Позитивная программа "аристократов" заключалась в создании благоприятных условий для разрушения общины, в резком усилении роли землевладельцев в местной жизни, в предоставлении им права участвовать в обсуждении законов. Не имея возможности останавливаться на анализе того, насколько реалистичной была такая программа, отмечу лишь, что она носила достаточно умозрительный характер и не учитывала всей сложности социальных процессов, характерных для пореформенной России (подробнее см.: Христофоров И. А. "Аристократическая оппозиция реформам и проблема организации местного управления в России в 50 - 70-е годы XIX века" // (Отечественная история. 2000. N 1). Однако произвольность построений парадоксально сочеталась в ней с острым ощущением надвигающейся катастрофы, столь характерным и для позднейшей консервативной мысли. "Аристократы" не питали никаких иллюзий относительно "стихийного монархизма", "охранительных инстинктов" крестьянства и эффективности существовавшей административной системы. В то же время они противопоставляли идее об "особом пути" России признание универсальности социально-экономических законов. В их построениях сложно обнаружить и акцент на "мистическо-религиозном" смысле самодержавия, что, по мнению некоторых современных историков, следует считать важнейшим признаком русского консерватизма. Как это часто бывает, реальность далеко не всегда умещается в исследовательские схемы, необходимость которых, впрочем, едва ли имеет смысл отрицать, если, конечно, учитывать существование переходных и смешанных форм и "пограничных зон", применимых к сфере идеологии ничуть не меньше, чем к политике, экономике и культуре.

В этой связи мне хотелось бы остановиться на проблеме взаимосвязи либеральных и консервативных концепций. С тех пор, как в последней трети XVIII в. идеи европейского Просвещения оказались востребованными зарождавшейся русской политической мыслью, разделение на "сторонников прогресса" и "защитников традиций" стало, пожалуй, наиболее значимым, структурирующим фактором общественного сознания российской интеллектуальной и политической элиты. Хорошо известно, что европейский консерватизм конца XVIII - начала XIX в. в значительной мере явился реакцией на ужаснувшую многих современников социально-политическую практику Великой французской революции, а не на рационалистические идеи, ее подготовившие. Поэтому взгляды таких западных консервативных мыслителей той эпохи, как Э. Берк, Ж. де Местр или Р. де Шатобриан, едва ли можно считать антитезой Просвещению, поскольку развивались они на той же мировоззренческой, ментальной основе, что и идеи их противников. Между приверженцами двух идеологических парадигм никогда не существовало глубокой пропасти, а их споры были спорами людей, по меньшей мере хорошо понимавших друг друга. Таким образом, в европейских политических баталиях изначально присутствовала возможность компромисса, того самого либерально-консервативного синтеза, об отсутствии или даже недостижимости которого в российской истории так много говорится в последнее время.

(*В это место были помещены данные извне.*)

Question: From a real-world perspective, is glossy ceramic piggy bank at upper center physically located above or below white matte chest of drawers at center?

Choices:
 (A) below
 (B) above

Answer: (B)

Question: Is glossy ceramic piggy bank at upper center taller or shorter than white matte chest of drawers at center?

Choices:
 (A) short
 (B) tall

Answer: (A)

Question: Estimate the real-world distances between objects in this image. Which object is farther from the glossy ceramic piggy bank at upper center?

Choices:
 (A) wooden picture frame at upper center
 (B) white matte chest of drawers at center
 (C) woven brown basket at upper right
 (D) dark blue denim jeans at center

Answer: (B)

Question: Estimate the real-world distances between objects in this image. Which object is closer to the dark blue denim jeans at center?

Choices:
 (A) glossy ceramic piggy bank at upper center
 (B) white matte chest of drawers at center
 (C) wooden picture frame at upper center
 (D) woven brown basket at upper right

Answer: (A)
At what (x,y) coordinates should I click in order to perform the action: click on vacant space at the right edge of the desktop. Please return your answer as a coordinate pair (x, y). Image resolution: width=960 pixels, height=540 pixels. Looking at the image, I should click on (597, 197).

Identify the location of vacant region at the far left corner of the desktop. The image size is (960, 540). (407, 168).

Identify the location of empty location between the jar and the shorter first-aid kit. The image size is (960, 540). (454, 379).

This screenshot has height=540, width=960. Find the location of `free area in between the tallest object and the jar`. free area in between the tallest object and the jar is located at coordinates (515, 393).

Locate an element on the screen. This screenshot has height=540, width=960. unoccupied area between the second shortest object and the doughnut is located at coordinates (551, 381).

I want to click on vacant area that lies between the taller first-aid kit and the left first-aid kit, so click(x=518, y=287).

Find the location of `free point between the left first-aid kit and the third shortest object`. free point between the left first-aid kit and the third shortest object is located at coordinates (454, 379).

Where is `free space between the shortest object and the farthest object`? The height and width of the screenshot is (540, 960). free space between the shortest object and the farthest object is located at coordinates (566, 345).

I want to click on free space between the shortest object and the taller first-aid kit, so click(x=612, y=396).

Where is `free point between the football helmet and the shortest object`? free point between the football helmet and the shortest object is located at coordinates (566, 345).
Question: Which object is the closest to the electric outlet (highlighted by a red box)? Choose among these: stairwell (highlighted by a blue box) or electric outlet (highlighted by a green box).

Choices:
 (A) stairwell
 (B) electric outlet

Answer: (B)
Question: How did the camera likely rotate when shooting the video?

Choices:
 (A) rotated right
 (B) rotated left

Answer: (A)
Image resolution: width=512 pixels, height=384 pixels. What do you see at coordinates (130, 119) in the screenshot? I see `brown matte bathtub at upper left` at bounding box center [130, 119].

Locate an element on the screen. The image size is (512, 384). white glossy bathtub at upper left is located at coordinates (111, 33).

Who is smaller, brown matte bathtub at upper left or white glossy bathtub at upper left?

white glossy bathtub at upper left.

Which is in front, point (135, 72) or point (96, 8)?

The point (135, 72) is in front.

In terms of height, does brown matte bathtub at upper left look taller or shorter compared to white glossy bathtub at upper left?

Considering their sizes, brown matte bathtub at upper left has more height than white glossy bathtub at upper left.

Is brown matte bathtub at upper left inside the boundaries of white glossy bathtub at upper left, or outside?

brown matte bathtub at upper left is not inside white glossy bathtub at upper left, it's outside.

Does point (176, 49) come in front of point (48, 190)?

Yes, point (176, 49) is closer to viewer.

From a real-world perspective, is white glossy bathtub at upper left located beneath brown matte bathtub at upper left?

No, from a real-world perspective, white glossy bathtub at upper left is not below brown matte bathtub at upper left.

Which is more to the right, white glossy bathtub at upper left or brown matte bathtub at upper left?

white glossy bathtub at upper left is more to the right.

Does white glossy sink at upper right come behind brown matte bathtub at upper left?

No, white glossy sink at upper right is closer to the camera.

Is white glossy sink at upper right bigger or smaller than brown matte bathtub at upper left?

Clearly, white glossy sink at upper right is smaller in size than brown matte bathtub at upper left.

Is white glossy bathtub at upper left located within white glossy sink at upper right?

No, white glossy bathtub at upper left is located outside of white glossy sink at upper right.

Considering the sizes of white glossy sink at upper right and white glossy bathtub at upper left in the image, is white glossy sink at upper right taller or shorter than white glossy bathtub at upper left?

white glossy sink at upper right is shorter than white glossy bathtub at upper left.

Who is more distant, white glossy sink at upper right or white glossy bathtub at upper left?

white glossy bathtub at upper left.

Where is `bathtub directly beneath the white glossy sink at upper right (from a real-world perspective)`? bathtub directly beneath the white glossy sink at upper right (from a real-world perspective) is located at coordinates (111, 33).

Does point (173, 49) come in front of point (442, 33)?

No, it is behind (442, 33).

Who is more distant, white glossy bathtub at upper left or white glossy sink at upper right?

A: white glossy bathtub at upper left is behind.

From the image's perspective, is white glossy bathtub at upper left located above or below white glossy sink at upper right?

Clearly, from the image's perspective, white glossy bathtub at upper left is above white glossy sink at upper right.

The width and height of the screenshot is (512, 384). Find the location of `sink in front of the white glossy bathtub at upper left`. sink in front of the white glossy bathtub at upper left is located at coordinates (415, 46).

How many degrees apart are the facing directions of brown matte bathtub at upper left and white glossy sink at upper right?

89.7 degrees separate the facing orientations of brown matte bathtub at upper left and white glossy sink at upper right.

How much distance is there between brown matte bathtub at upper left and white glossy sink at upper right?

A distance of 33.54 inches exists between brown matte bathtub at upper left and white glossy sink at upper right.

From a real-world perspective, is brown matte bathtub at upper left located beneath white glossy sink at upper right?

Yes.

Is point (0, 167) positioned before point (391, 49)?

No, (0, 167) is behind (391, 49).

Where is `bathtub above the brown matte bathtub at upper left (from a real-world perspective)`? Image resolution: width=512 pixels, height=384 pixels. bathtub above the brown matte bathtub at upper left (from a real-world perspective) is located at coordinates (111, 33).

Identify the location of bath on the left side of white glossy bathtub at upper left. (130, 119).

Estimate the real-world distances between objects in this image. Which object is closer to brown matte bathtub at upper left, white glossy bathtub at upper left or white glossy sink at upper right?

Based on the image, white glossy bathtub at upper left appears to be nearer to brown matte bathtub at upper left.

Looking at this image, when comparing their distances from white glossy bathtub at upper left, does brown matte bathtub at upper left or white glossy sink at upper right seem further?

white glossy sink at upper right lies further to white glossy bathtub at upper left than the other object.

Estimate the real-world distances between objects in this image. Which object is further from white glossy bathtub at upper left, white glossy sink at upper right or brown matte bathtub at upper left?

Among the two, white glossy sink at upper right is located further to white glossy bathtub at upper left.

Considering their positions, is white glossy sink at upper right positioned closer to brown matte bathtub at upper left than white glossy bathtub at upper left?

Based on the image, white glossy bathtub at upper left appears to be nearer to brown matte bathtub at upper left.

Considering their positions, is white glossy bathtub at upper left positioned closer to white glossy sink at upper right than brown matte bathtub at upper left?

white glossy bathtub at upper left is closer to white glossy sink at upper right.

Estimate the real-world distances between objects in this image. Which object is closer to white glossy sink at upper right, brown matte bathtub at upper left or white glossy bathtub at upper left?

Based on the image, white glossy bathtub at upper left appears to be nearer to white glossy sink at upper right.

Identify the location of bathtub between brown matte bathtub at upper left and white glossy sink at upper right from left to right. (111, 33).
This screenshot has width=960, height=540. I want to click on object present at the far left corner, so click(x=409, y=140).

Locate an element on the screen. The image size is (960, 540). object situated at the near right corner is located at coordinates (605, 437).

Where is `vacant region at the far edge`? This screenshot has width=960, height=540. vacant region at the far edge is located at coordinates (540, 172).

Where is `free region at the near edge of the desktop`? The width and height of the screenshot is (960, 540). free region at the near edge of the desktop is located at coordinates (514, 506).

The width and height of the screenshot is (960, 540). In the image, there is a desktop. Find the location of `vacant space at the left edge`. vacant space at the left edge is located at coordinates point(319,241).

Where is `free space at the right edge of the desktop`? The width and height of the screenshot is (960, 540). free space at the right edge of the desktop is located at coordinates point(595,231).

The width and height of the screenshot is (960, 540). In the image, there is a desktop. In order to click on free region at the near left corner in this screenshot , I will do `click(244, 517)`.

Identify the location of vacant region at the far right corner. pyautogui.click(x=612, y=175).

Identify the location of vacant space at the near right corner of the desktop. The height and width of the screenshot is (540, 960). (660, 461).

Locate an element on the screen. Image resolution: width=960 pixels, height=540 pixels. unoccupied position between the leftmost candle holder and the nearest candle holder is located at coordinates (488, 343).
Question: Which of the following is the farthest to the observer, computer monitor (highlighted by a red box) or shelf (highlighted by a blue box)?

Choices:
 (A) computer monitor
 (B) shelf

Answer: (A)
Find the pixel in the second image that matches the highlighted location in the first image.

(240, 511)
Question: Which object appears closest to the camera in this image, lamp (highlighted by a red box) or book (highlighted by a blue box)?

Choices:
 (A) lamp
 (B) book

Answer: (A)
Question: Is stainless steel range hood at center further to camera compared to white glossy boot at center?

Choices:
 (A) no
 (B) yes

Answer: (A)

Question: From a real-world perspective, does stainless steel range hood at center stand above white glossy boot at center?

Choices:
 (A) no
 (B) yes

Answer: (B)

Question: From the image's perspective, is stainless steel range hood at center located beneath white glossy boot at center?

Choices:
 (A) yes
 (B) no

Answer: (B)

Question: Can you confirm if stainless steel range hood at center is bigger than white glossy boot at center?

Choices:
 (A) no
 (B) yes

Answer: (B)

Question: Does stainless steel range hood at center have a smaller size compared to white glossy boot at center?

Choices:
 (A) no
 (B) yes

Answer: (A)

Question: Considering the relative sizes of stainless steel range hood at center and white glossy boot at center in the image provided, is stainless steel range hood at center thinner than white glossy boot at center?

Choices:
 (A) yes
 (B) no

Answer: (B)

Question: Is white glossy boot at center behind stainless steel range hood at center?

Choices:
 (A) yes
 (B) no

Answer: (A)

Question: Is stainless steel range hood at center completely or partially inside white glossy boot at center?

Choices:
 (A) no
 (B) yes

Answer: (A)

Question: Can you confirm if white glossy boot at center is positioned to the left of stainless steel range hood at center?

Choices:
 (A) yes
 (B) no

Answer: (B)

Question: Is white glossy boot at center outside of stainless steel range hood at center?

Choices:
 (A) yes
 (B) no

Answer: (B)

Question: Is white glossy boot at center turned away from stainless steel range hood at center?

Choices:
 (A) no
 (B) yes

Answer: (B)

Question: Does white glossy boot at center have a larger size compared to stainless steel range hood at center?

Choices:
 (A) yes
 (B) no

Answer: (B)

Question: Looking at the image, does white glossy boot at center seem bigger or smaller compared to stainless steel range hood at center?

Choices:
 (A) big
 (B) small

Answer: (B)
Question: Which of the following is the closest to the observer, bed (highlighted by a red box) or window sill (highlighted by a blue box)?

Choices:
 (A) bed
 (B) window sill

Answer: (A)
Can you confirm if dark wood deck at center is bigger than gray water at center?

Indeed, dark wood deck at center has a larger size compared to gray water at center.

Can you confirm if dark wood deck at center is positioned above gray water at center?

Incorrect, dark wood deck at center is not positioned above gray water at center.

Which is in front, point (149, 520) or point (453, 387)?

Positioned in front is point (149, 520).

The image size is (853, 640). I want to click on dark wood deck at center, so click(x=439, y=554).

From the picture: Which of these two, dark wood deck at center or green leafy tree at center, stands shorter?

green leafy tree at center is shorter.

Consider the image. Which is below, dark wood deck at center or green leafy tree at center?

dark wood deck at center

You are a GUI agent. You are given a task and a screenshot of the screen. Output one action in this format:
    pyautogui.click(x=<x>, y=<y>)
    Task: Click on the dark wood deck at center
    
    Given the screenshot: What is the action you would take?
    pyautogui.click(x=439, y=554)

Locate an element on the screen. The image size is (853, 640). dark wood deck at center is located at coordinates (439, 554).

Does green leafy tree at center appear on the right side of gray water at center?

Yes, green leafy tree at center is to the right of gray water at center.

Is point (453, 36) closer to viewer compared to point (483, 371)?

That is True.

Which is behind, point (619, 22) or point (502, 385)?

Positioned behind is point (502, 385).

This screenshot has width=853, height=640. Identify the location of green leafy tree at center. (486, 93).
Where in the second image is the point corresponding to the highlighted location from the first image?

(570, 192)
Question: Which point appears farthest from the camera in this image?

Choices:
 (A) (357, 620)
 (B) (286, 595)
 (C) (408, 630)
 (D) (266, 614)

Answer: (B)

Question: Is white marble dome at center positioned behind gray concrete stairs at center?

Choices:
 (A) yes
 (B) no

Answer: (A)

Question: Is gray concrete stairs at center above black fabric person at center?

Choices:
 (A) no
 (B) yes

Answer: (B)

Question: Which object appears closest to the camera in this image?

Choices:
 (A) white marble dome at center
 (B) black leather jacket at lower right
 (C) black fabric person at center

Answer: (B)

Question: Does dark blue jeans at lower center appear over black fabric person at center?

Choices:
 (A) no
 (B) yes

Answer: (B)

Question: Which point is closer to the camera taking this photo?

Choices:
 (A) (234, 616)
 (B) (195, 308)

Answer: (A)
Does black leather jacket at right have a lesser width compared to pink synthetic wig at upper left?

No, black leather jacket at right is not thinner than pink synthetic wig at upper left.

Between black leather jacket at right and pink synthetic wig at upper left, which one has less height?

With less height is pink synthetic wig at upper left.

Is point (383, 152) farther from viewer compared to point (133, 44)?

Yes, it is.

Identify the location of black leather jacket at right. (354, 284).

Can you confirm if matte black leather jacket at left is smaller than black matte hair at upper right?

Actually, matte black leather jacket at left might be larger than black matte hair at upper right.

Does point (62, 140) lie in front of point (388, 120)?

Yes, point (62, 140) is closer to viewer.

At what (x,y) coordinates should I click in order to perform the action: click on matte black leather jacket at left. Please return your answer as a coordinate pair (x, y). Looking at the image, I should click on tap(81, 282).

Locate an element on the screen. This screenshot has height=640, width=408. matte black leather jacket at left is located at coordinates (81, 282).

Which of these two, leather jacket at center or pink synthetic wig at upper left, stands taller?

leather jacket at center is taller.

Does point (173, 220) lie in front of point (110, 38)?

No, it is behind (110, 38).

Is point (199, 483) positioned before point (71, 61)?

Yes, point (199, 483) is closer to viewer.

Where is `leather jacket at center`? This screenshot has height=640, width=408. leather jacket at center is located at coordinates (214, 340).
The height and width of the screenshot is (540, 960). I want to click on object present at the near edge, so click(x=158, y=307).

Россия и в этом отношении была обречена на свой, неповторимый путь. Отечественный политический дискурс, строившийся на западных понятиях и методах и чутко реагировавший на эволюцию западной мысли, не может быть ни сведен к европейскому, ни понят в отрыве от него. Одним из следствий такого положения, очевидно, можно считать отсутствие четкого водораздела между русскими "охранителями" и "прогрессистами", подвижность критериальных границ, которые очень часто препятствуют однозначной квалификации того или иного деятеля или даже целого политического течения в рамках дихотомии "консервативный"/"либеральный".

На мой взгляд, мировая тенденция к синтезу консервативных и либеральных идей, ценностей, технологий имела в XIX в. место и в России. Однако этот процесс не имел здесь перспективы для завершения, что, вероятно, стало одной из причин катаклизмов, которые обрушились на нашу страну в XX в. Так или иначе, это интереснейшее явление заслуживает пристального внимания и дальнейшего изучения.